Читать книгу The Seminoles of Florida - Minnie Moore-Willson - Страница 7
EFFORTS AT INDIAN REMOVAL.
ОглавлениеThe Indians had set the American government at defiance. The slaves of Southern States continued to run away, taking refuge with the exiles and Seminoles; the slave-holders of Georgia became more clamorous than ever. The Spanish crown could not protect herself from the invasion of the Americans when in pursuit of runaway negroes. She had seen her own subjects massacred, her forts destroyed or captured, and her rights as a nation insulted by an American army. In 1819, by a combination of force and negotiation, Florida was purchased from Spain for $5,000,000.
Thus the Seminoles were brought under the dominion they so much dreaded. Slave-holders once more petitioned to the United States for aid in the capture of their escaped property. The United States, foiled in their treaty with the Creeks, now recognized the Seminoles as a distinct tribe, and invited their chiefs to meet our commissioners and negotiate a treaty. The Seminoles agreed in this treaty to take certain reservations assigned to them, the United States covenanting to take the Florida Indians under her care and to afford them protection against all persons whatsoever, and to restrain and prevent all white persons from hunting, settling or otherwise intruding upon said lands.
By this treaty all their cultivated lands were given up to the whites, and the Seminoles retired to the interior. Once more this long persecuted people found refuge, but it was only for a short time. The value of slaves in States North caused slave catchers with chains and bloodhounds to enter Florida. They seized the slaves of the Indians, stole their horses and cattle and depredated their property. With such a violation of the treaty, renewed hostilities were inevitable.
The Indians petitioned for redress, but received none. Affairs grew worse until 1828, when the idea of emigration for the Indians was submitted to the chiefs. After much persuasion, a few of the tribal leaders were induced to visit the Western country. They found the climate cold, and a land where “snow covers the ground, and frosts chill the bodies of men,” and on general principles, Arkansas a delusion and a snare. The chiefs had been told they might go and see for themselves, but they were not obliged to move unless they liked the land. In their speech to the Commissioner they said: “We are not willing to go. If our tongues say ‘yes,’ our hearts cry ‘no.’ You would send us among bad Indians, with whom we could never be at rest. Even our horses were stolen by the Pawnees, and we were obliged to carry our packs on our backs. We are not hungry for other lands; we are happy here. If we are torn from these forests our heartstrings will snap.” Notwithstanding the opposition to a treaty, by a system of coercion a part of the chiefs were induced to sign, and fifteen undoubted Seminole cross-marks were affixed to the paper. This was not enough, according to Indian laws, to compel emigration. The stipulations read, “Prepare to emigrate West, and join the Creeks.” There was no agreement that their negroes should accompany them, and they refused to move. To expect a tribe which had lived at enmity with the Creeks since their separation in 1750 to emigrate and live with them was but to put weapons into their hands, and did not coincide with the ideas of the Seminoles.

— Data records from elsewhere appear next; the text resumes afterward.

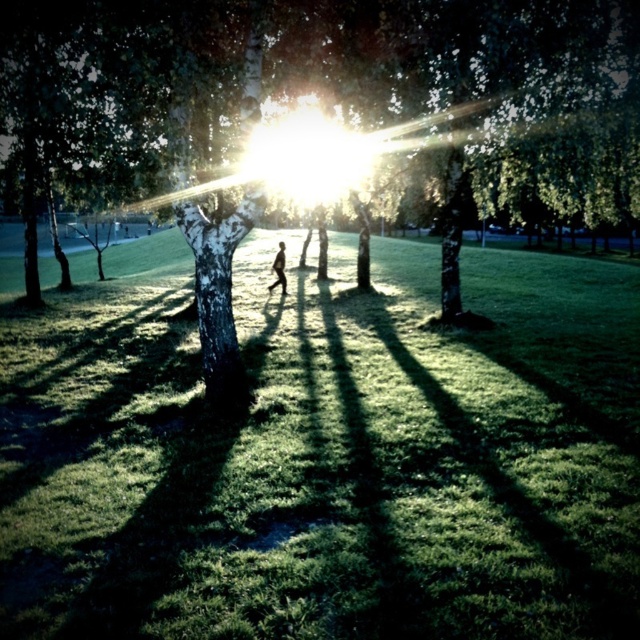
Question: Is green matte tree at center below dark skin person at center?

Choices:
 (A) yes
 (B) no

Answer: (B)

Question: Where is green grassy at center located in relation to green matte tree at center in the image?

Choices:
 (A) below
 (B) above

Answer: (A)

Question: Among these points, which one is farthest from the camera?

Choices:
 (A) (627, 621)
 (B) (195, 212)
 (C) (282, 244)

Answer: (C)

Question: Considering the real-world distances, which object is farthest from the green matte tree at center?

Choices:
 (A) green grassy at center
 (B) dark skin person at center

Answer: (B)

Question: Which of the following is the closest to the observer?

Choices:
 (A) dark skin person at center
 (B) green grassy at center

Answer: (B)

Question: Can you confirm if green grassy at center is positioned above dark skin person at center?

Choices:
 (A) no
 (B) yes

Answer: (A)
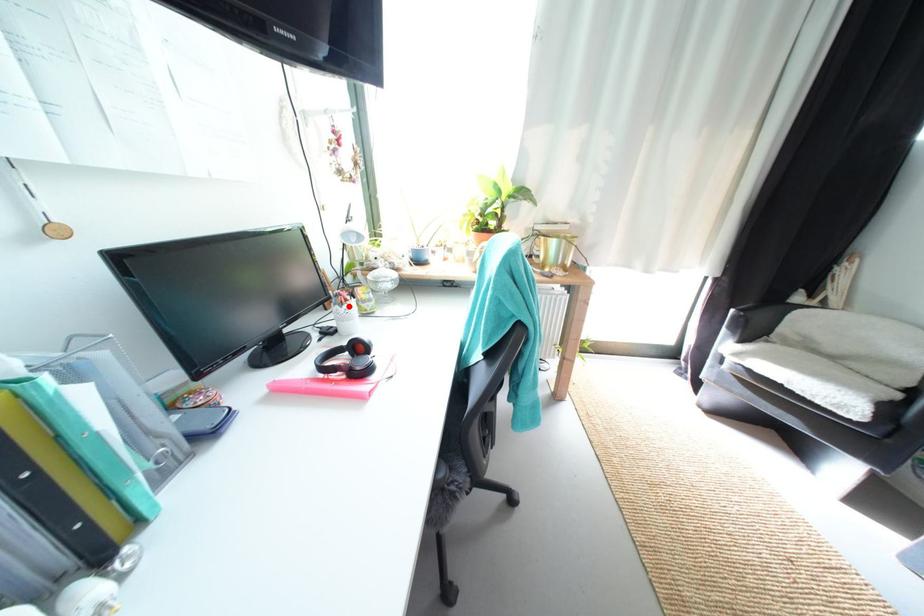
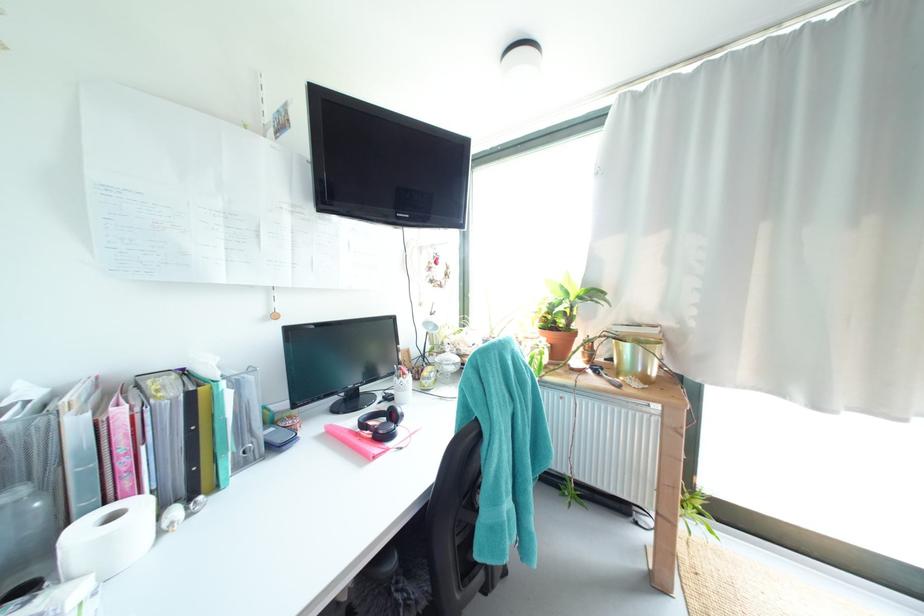
In the second image, find the point that corresponds to the highlighted location in the first image.

(407, 379)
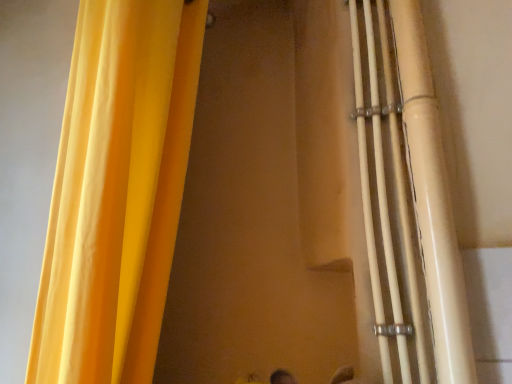
Question: Visually, is matte yellow curtain at left positioned to the left or to the right of white glossy pipes at right?

Choices:
 (A) left
 (B) right

Answer: (A)

Question: Is matte yellow curtain at left taller or shorter than white glossy pipes at right?

Choices:
 (A) tall
 (B) short

Answer: (A)

Question: Considering their positions, is matte yellow curtain at left located in front of or behind white glossy pipes at right?

Choices:
 (A) behind
 (B) front

Answer: (B)

Question: Would you say white glossy pipes at right is inside or outside matte yellow curtain at left?

Choices:
 (A) outside
 (B) inside

Answer: (A)

Question: Looking at their shapes, would you say white glossy pipes at right is wider or thinner than matte yellow curtain at left?

Choices:
 (A) wide
 (B) thin

Answer: (B)

Question: Is point (428, 157) closer or farther from the camera than point (122, 352)?

Choices:
 (A) farther
 (B) closer

Answer: (A)

Question: In terms of height, does white glossy pipes at right look taller or shorter compared to matte yellow curtain at left?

The United States prepared to execute; not a redskin was ready, and troops were sent. The Indians began immediately to gather their crops, remove the squaws and pickaninnies to places of safety, secure war equipments—in short, prepare for battle.
It was a question of wonderment many times among the officers how the Indians procured their ammunition in such quantities, and how they kept from actual starvation. Hidden as they were in their strong fortresses—the fastnesses of the swamps—many believed that they would be starved out, and would either stand a fair field fight or sue for peace. An old Florida settler who carried his rifle through seven years of Indian warfare explains the mystery. He says: “The Indians had been gathering powder and lead for years, ever since the time Chief Neamathla made his treaty with General Jackson. Besides, Cuban fishing smacks were always bringing it in, and trading with the redskins for hides and furs. As for provisions, they had their ‘Koontie’ flour, the acorn of the live oak, which is fair eating when roasted, and the cabbage of the palmetto tree. For meat, the woods were full of it. Deer and bear were abundant, to say nothing of small game, such as wild turkey, turtle and squirrel.” The Seminoles at this time, 1834, owned, perhaps, two hundred slaves, their people had intermarried with the maroons, and in fighting for these allies they were fighting for blood and kin. To remove the Indians and not the negroes was a difficult thing to do. The Seminoles, now pressed by the United States troops, committed depredations upon the whites; bloody tragedies occurred, and the horrors of the second Seminole War were chronicled throughout the land.